A PGR disse que o processo foi entregue para juízo a 16 deste mês, num momento em que familiares do grupo de detidos reclamam sobre o excesso de prisão preventiva, alegando que foi ultrapassado o prazo máximo de 90 dias sem conhecerem uma acusação e com os advogados a queixarem-se de não estão a ser informados da evolução do processo.

Já o magistrado alegou que o processo está em fase de notificação, podendo acontecer nesta altura apenas uma informação aos advogados sobre a sua tramitação.

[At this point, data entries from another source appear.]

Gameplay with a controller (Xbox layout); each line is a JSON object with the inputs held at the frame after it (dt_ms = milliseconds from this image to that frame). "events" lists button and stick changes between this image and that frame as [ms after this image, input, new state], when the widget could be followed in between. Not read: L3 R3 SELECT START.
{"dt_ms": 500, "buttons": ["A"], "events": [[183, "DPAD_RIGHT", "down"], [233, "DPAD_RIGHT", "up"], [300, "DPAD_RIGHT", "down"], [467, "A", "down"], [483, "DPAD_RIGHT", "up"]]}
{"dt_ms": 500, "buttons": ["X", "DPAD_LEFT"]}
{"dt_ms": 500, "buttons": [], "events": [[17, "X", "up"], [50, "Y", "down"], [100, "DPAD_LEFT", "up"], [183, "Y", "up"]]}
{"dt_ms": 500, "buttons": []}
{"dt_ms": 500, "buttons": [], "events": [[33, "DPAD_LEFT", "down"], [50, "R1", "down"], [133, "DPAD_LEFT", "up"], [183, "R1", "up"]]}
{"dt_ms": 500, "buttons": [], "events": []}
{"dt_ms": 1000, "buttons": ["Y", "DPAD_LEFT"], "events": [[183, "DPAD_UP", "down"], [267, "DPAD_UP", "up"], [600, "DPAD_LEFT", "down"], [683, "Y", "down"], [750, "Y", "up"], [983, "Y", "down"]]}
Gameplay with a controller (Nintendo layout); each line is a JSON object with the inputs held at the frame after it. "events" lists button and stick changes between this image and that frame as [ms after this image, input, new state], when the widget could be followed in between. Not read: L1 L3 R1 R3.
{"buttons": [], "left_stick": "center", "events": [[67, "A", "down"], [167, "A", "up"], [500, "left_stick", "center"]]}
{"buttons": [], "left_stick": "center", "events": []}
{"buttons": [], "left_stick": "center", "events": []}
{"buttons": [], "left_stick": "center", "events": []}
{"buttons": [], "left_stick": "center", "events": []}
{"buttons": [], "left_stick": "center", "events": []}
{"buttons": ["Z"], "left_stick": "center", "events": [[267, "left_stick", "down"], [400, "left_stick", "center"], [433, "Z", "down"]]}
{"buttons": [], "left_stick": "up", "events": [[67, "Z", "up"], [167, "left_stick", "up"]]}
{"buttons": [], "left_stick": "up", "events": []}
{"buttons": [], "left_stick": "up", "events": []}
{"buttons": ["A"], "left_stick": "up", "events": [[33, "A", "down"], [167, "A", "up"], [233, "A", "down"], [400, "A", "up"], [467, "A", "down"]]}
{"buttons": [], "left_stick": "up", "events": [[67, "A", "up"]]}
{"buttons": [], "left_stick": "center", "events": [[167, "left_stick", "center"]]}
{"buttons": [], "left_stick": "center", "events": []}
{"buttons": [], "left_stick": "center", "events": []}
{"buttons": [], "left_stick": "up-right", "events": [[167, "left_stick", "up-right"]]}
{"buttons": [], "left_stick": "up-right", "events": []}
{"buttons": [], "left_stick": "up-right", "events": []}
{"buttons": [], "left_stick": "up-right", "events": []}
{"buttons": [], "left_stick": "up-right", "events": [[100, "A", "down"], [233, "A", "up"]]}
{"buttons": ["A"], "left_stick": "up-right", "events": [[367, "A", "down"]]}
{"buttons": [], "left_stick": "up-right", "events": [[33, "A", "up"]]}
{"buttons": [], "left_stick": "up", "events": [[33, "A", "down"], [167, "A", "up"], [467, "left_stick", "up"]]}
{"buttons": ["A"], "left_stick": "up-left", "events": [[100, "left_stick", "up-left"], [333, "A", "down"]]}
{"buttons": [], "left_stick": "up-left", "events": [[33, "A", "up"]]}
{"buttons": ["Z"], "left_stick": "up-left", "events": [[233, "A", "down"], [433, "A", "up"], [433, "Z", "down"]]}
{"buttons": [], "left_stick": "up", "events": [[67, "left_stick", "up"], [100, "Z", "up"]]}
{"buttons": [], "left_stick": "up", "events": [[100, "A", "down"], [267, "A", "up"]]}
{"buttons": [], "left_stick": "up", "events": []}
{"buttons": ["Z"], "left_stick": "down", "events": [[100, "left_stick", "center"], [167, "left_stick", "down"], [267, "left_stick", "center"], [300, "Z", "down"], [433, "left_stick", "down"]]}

"Em princípio, se fossem para lá onde o processo estava a correr a sua tramitação informarem-se, podiam naturalmente ser informados que o processo foi remetido ao tribunal. E aqui também poderiam ser informados onde é que o processo está e depois serem notificados das peças processuais que estão lá, nomeadamente da acusação", disse o juiz presidente do tribunal de Luanda.

Segundo Domingos da Costa Mesquita, estão arrolados no processo 17 indivíduos (dois em liberdade), cuja decisão sobre se aguardam em liberdade ou não o julgamento depende da análise que for feita pelo juiz.

"O juiz ainda não se pronunciou. Quando ele se pronunciar se saberá se deverão manter ou se ficarão em liberdade", disse o magistrado.

No passado dia 20 de Junho, foram detidos pelo Serviço de Investigação Criminal um total de 13 jovens activistas, em flagrante delito, o mesmo acontecendo, nos dias seguintes, com outros dois.

De acordo com a PGR, o grupo dos 15 jovens estaria a preparar um atentado contra o Presidente e outros membros dos órgãos de soberania.

Os detidos em prisão preventiva são Henrique Luaty Beirão, Manuel "Nito Alves", Afonso Matias "Mbanza Hamza", José Gomes Hata, Hitler Jessy Chivonde, Inocêncio António de Brito, Sedrick Domingos de Carvalho, Albano Evaristo Bingocabingo, Fernando António Tomás "Nicola", Nelson Dibango Mendes dos Santos, Arante Kivuvu Lopes, Nuno Álvaro Dala, Benedito Jeremias, Domingos José da Cruz e Osvaldo Caholo (tenente das Forças Armadas Angolanas).

Questionado sobre se a presença de um elemento das Forças Armadas Angolanas implicaria a envolvência do Tribunal Militar, o magistrado rejeitou a hipótese, realçando que se trata de um crime comum.

Associados ao Movimento Revolucionário, os jovens detidos alegam que se encontravam regularmente para discutir intervenção política e cívica, inclusive com acções de formação, como a que decorria na altura da detenção e que envolveria também a leitura de um livro sobre estas matérias.